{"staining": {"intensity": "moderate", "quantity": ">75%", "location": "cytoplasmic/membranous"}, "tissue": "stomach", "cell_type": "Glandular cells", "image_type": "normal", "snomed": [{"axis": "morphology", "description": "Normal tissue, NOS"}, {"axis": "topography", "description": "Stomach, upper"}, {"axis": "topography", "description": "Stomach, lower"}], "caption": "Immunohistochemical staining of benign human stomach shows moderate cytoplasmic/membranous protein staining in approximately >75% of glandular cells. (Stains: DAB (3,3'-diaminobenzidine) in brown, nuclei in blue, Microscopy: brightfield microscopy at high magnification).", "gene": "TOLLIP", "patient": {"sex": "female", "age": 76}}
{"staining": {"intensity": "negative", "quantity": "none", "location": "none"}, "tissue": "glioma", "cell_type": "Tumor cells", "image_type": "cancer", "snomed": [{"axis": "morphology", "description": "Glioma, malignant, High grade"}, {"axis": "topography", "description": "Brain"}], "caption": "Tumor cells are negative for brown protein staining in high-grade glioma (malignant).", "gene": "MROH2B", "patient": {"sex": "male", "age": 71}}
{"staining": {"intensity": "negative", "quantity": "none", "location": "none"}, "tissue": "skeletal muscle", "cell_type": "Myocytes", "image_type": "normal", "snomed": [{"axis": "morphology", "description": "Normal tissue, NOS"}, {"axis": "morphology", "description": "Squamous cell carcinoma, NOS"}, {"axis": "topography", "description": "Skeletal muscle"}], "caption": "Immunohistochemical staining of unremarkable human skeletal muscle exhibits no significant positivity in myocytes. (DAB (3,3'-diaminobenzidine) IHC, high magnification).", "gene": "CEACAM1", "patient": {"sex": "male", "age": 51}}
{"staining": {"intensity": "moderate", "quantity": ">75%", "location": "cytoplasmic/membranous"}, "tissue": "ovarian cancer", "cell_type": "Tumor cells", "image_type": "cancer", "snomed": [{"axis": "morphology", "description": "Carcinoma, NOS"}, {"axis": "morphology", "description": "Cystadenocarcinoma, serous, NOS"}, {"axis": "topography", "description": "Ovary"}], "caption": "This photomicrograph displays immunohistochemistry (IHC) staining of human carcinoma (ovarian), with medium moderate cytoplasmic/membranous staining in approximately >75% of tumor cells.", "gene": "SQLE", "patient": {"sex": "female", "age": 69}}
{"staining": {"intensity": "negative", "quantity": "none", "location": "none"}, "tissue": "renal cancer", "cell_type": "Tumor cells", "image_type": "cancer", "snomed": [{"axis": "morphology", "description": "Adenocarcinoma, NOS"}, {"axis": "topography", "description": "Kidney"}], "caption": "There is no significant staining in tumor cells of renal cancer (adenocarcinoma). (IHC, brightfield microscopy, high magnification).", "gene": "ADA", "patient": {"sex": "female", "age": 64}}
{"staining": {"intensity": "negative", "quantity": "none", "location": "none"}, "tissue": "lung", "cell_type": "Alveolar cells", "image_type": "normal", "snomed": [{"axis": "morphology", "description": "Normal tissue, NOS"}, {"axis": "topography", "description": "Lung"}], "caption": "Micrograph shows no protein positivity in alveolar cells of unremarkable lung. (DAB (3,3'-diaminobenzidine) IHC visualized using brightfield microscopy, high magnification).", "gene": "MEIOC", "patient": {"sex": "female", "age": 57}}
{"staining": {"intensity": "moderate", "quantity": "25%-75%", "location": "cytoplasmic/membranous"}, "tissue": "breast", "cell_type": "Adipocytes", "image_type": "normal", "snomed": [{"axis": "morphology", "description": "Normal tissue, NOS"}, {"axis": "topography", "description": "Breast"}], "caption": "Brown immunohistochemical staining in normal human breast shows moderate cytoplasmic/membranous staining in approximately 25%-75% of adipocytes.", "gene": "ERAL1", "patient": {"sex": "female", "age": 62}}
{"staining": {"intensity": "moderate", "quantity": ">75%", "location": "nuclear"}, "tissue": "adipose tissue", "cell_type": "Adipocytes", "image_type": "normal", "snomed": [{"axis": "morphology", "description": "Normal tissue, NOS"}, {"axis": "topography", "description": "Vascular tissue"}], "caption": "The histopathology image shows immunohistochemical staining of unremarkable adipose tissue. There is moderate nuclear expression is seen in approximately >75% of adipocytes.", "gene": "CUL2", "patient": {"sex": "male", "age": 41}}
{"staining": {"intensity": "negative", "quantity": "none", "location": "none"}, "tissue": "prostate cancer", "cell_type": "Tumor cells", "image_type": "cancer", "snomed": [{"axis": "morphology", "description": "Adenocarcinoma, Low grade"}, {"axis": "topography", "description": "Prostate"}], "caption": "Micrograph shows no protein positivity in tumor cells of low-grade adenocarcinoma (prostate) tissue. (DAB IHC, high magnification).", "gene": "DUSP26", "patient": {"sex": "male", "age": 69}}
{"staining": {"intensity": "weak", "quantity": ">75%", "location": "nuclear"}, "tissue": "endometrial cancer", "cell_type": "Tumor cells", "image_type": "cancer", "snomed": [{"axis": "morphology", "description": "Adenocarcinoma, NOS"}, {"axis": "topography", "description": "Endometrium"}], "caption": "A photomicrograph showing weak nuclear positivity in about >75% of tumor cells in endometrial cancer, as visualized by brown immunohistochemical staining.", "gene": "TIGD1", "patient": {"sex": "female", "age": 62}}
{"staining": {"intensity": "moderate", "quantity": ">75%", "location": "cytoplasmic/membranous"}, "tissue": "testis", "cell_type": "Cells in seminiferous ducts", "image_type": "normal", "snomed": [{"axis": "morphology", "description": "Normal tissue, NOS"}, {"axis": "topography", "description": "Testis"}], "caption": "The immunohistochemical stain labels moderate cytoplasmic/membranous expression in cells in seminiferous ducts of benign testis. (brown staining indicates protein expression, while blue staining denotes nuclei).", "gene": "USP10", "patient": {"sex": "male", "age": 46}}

═══

- **What is required**:
Write out every entry again, exactly as it appears.

- **Reply**:
{"staining": {"intensity": "moderate", "quantity": ">75%", "location": "cytoplasmic/membranous"}, "tissue": "stomach", "cell_type": "Glandular cells", "image_type": "normal", "snomed": [{"axis": "morphology", "description": "Normal tissue, NOS"}, {"axis": "topography", "description": "Stomach, upper"}, {"axis": "topography", "description": "Stomach, lower"}], "caption": "Immunohistochemical staining of benign human stomach shows moderate cytoplasmic/membranous protein staining in approximately >75% of glandular cells. (Stains: DAB (3,3'-diaminobenzidine) in brown, nuclei in blue, Microscopy: brightfield microscopy at high magnification).", "gene": "TOLLIP", "patient": {"sex": "female", "age": 76}}
{"staining": {"intensity": "negative", "quantity": "none", "location": "none"}, "tissue": "glioma", "cell_type": "Tumor cells", "image_type": "cancer", "snomed": [{"axis": "morphology", "description": "Glioma, malignant, High grade"}, {"axis": "topography", "description": "Brain"}], "caption": "Tumor cells are negative for brown protein staining in high-grade glioma (malignant).", "gene": "MROH2B", "patient": {"sex": "male", "age": 71}}
{"staining": {"intensity": "negative", "quantity": "none", "location": "none"}, "tissue": "skeletal muscle", "cell_type": "Myocytes", "image_type": "normal", "snomed": [{"axis": "morphology", "description": "Normal tissue, NOS"}, {"axis": "morphology", "description": "Squamous cell carcinoma, NOS"}, {"axis": "topography", "description": "Skeletal muscle"}], "caption": "Immunohistochemical staining of unremarkable human skeletal muscle exhibits no significant positivity in myocytes. (DAB (3,3'-diaminobenzidine) IHC, high magnification).", "gene": "CEACAM1", "patient": {"sex": "male", "age": 51}}
{"staining": {"intensity": "moderate", "quantity": ">75%", "location": "cytoplasmic/membranous"}, "tissue": "ovarian cancer", "cell_type": "Tumor cells", "image_type": "cancer", "snomed": [{"axis": "morphology", "description": "Carcinoma, NOS"}, {"axis": "morphology", "description": "Cystadenocarcinoma, serous, NOS"}, {"axis": "topography", "description": "Ovary"}], "caption": "This photomicrograph displays immunohistochemistry (IHC) staining of human carcinoma (ovarian), with medium moderate cytoplasmic/membranous staining in approximately >75% of tumor cells.", "gene": "SQLE", "patient": {"sex": "female", "age": 69}}
{"staining": {"intensity": "negative", "quantity": "none", "location": "none"}, "tissue": "renal cancer", "cell_type": "Tumor cells", "image_type": "cancer", "snomed": [{"axis": "morphology", "description": "Adenocarcinoma, NOS"}, {"axis": "topography", "description": "Kidney"}], "caption": "There is no significant staining in tumor cells of renal cancer (adenocarcinoma). (IHC, brightfield microscopy, high magnification).", "gene": "ADA", "patient": {"sex": "female", "age": 64}}
{"staining": {"intensity": "negative", "quantity": "none", "location": "none"}, "tissue": "lung", "cell_type": "Alveolar cells", "image_type": "normal", "snomed": [{"axis": "morphology", "description": "Normal tissue, NOS"}, {"axis": "topography", "description": "Lung"}], "caption": "Micrograph shows no protein positivity in alveolar cells of unremarkable lung. (DAB (3,3'-diaminobenzidine) IHC visualized using brightfield microscopy, high magnification).", "gene": "MEIOC", "patient": {"sex": "female", "age": 57}}
{"staining": {"intensity": "moderate", "quantity": "25%-75%", "location": "cytoplasmic/membranous"}, "tissue": "breast", "cell_type": "Adipocytes", "image_type": "normal", "snomed": [{"axis": "morphology", "description": "Normal tissue, NOS"}, {"axis": "topography", "description": "Breast"}], "caption": "Brown immunohistochemical staining in normal human breast shows moderate cytoplasmic/membranous staining in approximately 25%-75% of adipocytes.", "gene": "ERAL1", "patient": {"sex": "female", "age": 62}}
{"staining": {"intensity": "moderate", "quantity": ">75%", "location": "nuclear"}, "tissue": "adipose tissue", "cell_type": "Adipocytes", "image_type": "normal", "snomed": [{"axis": "morphology", "description": "Normal tissue, NOS"}, {"axis": "topography", "description": "Vascular tissue"}], "caption": "The histopathology image shows immunohistochemical staining of unremarkable adipose tissue. There is moderate nuclear expression is seen in approximately >75% of adipocytes.", "gene": "CUL2", "patient": {"sex": "male", "age": 41}}
{"staining": {"intensity": "negative", "quantity": "none", "location": "none"}, "tissue": "prostate cancer", "cell_type": "Tumor cells", "image_type": "cancer", "snomed": [{"axis": "morphology", "description": "Adenocarcinoma, Low grade"}, {"axis": "topography", "description": "Prostate"}], "caption": "Micrograph shows no protein positivity in tumor cells of low-grade adenocarcinoma (prostate) tissue. (DAB IHC, high magnification).", "gene": "DUSP26", "patient": {"sex": "male", "age": 69}}
{"staining": {"intensity": "weak", "quantity": ">75%", "location": "nuclear"}, "tissue": "endometrial cancer", "cell_type": "Tumor cells", "image_type": "cancer", "snomed": [{"axis": "morphology", "description": "Adenocarcinoma, NOS"}, {"axis": "topography", "description": "Endometrium"}], "caption": "A photomicrograph showing weak nuclear positivity in about >75% of tumor cells in endometrial cancer, as visualized by brown immunohistochemical staining.", "gene": "TIGD1", "patient": {"sex": "female", "age": 62}}
{"staining": {"intensity": "moderate", "quantity": ">75%", "location": "cytoplasmic/membranous"}, "tissue": "testis", "cell_type": "Cells in seminiferous ducts", "image_type": "normal", "snomed": [{"axis": "morphology", "description": "Normal tissue, NOS"}, {"axis": "topography", "description": "Testis"}], "caption": "The immunohistochemical stain labels moderate cytoplasmic/membranous expression in cells in seminiferous ducts of benign testis. (brown staining indicates protein expression, while blue staining denotes nuclei).", "gene": "USP10", "patient": {"sex": "male", "age": 46}}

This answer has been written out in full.